* SUPPLIED RECORDS
════════

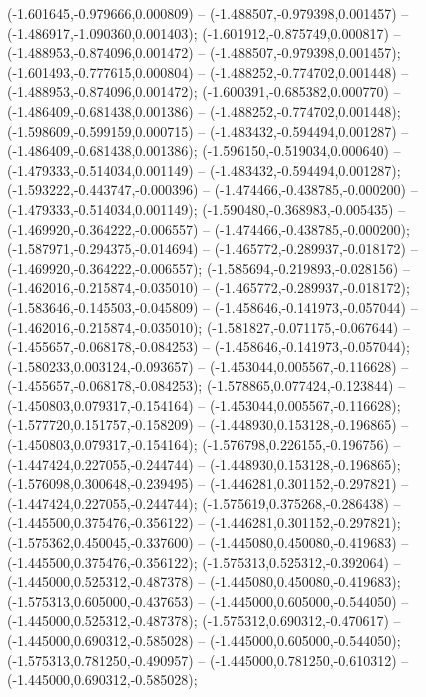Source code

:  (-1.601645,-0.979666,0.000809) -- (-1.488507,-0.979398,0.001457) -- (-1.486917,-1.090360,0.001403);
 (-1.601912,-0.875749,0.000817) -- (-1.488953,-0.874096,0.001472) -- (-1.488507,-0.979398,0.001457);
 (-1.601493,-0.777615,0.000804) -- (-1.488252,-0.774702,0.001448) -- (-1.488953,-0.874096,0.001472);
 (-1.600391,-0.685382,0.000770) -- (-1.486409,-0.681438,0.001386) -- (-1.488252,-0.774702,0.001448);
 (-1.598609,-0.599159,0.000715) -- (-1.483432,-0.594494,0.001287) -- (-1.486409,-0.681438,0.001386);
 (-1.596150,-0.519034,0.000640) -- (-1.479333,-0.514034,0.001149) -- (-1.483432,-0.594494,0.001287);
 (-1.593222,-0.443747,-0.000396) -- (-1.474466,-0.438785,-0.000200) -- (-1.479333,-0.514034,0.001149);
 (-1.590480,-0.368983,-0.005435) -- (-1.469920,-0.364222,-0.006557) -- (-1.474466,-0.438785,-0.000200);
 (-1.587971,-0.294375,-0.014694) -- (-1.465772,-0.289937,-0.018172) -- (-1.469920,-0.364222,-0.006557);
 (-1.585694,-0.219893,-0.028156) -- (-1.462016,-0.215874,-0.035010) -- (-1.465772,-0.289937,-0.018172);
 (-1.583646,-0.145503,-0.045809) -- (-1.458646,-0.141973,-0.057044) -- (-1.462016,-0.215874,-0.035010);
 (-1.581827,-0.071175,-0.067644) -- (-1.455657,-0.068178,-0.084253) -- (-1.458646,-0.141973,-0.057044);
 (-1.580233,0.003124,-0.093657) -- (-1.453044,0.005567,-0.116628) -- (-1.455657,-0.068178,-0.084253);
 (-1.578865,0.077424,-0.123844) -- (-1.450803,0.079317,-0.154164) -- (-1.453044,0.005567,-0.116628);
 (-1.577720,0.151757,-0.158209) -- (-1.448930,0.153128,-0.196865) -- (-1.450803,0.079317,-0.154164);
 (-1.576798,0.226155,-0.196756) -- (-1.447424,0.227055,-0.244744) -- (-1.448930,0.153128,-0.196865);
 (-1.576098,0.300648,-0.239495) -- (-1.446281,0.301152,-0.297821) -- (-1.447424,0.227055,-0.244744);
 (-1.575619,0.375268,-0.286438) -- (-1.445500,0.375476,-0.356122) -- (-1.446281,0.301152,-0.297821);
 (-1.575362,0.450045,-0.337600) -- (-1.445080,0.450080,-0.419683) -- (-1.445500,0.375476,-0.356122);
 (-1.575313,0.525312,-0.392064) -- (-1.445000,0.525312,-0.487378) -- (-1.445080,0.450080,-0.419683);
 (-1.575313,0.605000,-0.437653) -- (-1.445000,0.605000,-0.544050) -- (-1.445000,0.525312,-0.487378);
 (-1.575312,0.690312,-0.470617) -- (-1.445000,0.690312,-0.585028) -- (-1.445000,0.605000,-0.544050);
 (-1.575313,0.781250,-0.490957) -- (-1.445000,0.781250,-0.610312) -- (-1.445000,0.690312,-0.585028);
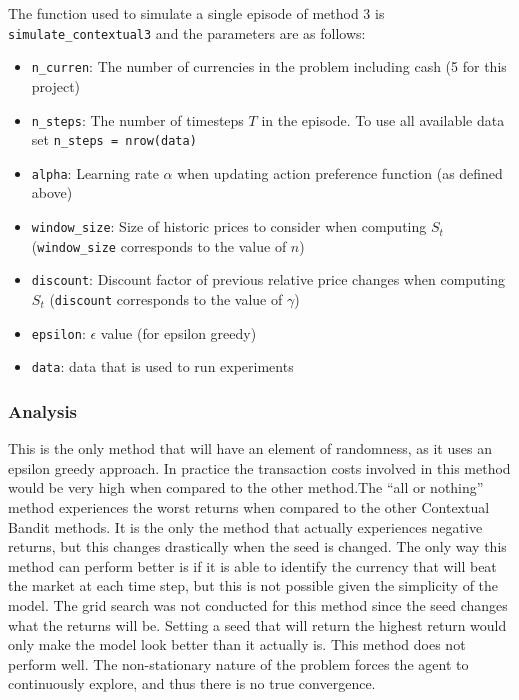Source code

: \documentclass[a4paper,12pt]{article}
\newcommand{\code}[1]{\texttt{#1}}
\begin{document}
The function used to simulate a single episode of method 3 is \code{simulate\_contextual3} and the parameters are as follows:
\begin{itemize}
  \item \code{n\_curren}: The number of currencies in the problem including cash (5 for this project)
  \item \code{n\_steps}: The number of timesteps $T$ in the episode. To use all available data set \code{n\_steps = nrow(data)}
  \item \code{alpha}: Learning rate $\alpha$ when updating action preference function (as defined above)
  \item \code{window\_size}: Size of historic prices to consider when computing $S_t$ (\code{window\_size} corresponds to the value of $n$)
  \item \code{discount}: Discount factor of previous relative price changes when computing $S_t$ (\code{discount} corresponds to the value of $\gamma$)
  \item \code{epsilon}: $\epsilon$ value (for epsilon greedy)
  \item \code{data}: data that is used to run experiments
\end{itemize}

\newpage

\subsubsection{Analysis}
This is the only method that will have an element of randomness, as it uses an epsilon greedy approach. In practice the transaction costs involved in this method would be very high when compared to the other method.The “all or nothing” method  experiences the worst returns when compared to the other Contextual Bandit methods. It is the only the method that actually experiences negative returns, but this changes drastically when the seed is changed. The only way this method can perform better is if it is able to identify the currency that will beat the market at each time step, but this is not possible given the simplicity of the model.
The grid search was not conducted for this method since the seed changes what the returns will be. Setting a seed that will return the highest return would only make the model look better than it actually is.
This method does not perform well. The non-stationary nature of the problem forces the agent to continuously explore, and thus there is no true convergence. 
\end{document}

════════

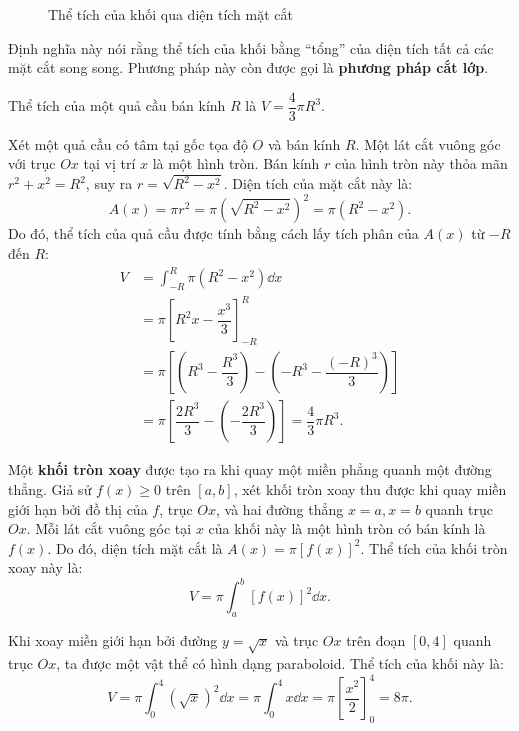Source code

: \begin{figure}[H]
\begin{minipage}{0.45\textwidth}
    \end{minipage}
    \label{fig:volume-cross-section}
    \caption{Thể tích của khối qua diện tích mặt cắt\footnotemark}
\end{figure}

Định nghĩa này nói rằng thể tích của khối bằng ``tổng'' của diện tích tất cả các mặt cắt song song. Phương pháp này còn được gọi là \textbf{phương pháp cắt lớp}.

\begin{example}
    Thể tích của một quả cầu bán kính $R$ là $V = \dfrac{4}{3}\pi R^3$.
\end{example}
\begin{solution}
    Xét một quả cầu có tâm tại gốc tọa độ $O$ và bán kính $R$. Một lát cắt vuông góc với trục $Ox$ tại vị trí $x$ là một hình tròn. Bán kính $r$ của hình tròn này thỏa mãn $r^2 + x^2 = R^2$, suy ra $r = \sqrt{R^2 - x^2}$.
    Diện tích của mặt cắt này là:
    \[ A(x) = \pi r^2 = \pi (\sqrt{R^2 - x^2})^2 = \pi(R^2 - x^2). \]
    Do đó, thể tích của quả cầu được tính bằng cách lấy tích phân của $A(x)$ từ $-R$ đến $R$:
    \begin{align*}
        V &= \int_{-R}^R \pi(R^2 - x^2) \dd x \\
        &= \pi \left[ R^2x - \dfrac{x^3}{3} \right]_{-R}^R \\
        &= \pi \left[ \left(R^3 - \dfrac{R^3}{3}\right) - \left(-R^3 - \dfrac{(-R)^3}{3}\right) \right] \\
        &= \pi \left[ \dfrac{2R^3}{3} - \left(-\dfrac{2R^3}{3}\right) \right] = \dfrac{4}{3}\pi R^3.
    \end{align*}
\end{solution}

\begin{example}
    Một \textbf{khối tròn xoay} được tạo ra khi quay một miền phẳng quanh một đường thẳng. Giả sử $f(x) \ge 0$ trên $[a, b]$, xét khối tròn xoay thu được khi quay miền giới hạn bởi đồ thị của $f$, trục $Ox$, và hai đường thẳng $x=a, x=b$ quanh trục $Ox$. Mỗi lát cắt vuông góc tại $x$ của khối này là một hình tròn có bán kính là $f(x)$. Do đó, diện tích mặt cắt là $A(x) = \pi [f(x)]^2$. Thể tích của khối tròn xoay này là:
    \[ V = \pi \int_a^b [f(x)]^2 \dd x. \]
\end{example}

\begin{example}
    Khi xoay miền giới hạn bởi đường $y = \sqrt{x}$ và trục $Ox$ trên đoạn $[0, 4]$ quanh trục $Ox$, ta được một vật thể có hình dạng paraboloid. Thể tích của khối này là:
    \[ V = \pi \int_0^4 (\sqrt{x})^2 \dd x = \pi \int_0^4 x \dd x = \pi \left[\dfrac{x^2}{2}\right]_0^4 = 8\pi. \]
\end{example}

════════

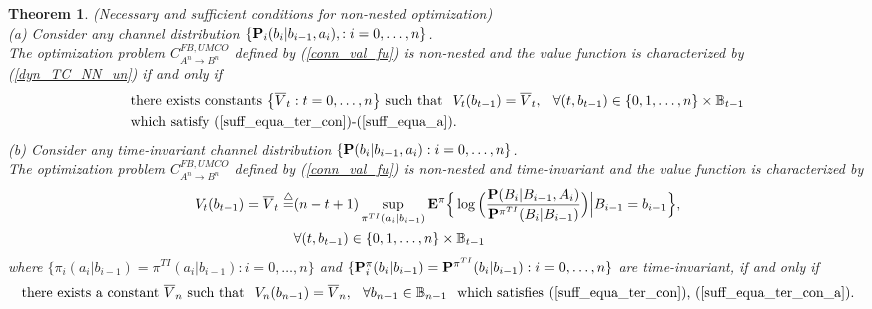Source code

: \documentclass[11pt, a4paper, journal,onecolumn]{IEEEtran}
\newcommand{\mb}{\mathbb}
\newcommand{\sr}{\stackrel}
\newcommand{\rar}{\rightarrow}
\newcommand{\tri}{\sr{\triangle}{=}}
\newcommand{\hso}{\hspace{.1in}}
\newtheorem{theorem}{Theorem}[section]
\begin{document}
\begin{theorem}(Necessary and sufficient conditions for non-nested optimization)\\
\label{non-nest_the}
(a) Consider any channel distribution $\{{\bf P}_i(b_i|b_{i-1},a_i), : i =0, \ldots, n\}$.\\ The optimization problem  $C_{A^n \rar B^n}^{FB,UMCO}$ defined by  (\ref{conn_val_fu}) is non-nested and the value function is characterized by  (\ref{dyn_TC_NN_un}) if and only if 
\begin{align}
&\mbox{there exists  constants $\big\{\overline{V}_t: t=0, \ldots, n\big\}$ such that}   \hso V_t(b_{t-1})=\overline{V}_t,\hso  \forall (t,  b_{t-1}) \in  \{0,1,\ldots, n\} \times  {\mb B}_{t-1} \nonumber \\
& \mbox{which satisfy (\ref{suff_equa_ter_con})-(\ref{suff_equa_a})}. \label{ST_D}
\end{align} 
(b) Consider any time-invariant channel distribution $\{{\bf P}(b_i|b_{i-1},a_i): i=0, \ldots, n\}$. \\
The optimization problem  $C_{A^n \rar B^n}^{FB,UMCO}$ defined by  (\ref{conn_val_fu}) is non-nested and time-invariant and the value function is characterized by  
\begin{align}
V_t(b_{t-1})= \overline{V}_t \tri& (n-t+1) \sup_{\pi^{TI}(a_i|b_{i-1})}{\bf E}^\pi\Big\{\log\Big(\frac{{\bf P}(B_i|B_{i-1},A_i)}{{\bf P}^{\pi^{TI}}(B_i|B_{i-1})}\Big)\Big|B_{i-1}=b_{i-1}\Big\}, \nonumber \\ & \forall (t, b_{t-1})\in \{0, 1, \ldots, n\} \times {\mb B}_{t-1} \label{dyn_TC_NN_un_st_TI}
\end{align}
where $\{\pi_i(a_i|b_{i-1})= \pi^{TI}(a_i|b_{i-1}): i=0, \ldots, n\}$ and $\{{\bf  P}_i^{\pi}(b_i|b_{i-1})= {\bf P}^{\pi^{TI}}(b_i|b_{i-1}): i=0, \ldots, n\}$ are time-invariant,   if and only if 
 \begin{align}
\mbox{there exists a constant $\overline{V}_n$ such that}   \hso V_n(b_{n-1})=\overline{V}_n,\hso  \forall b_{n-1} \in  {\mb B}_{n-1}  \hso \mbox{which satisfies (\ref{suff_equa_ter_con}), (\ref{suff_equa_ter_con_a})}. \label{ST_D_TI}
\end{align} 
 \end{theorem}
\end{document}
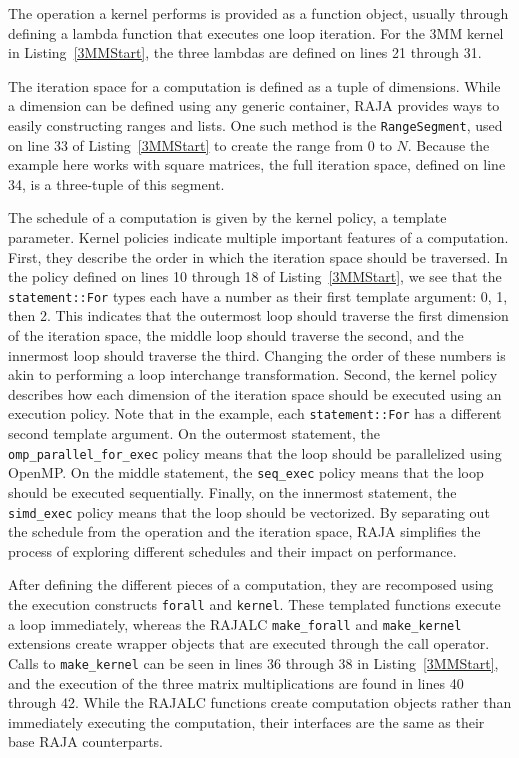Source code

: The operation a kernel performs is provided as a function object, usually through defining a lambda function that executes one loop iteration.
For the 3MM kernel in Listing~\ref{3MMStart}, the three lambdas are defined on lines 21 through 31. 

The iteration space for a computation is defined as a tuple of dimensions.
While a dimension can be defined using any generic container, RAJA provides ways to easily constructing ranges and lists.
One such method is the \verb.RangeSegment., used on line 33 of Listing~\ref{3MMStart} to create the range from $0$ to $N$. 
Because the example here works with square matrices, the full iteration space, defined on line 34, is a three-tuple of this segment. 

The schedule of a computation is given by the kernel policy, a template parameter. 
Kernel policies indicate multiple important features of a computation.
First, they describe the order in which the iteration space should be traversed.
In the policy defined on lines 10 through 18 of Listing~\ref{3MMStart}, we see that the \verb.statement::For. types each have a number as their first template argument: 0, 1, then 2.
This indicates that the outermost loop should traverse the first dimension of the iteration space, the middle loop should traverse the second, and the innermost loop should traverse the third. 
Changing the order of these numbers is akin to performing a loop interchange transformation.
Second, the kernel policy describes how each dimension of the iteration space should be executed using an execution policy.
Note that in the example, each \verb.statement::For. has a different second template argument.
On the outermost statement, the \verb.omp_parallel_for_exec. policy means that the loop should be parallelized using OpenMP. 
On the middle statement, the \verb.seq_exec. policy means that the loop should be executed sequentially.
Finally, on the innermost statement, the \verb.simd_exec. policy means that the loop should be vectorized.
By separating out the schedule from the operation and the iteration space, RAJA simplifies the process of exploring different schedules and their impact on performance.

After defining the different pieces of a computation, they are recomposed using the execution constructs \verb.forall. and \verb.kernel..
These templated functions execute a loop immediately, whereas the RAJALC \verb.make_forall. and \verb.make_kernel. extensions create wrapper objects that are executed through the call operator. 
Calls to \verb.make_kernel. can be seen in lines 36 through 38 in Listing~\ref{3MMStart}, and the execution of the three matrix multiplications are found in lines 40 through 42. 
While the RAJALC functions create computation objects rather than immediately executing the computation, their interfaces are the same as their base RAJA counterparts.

════════

Wherever the string "distribution" shows up in the material, copy the line that holds it.

* ANSWER TO THE PROBLEM
(a) Consider any channel distribution $\{{\bf P}_i(b_i|b_{i-1},a_i), : i =0, \ldots, n\}$.\\ The optimization problem  $C_{A^n \rar B^n}^{FB,UMCO}$ defined by  (\ref{conn_val_fu}) is non-nested and the value function is characterized by  (\ref{dyn_TC_NN_un}) if and only if 
(b) Consider any time-invariant channel distribution $\{{\bf P}(b_i|b_{i-1},a_i): i=0, \ldots, n\}$. \\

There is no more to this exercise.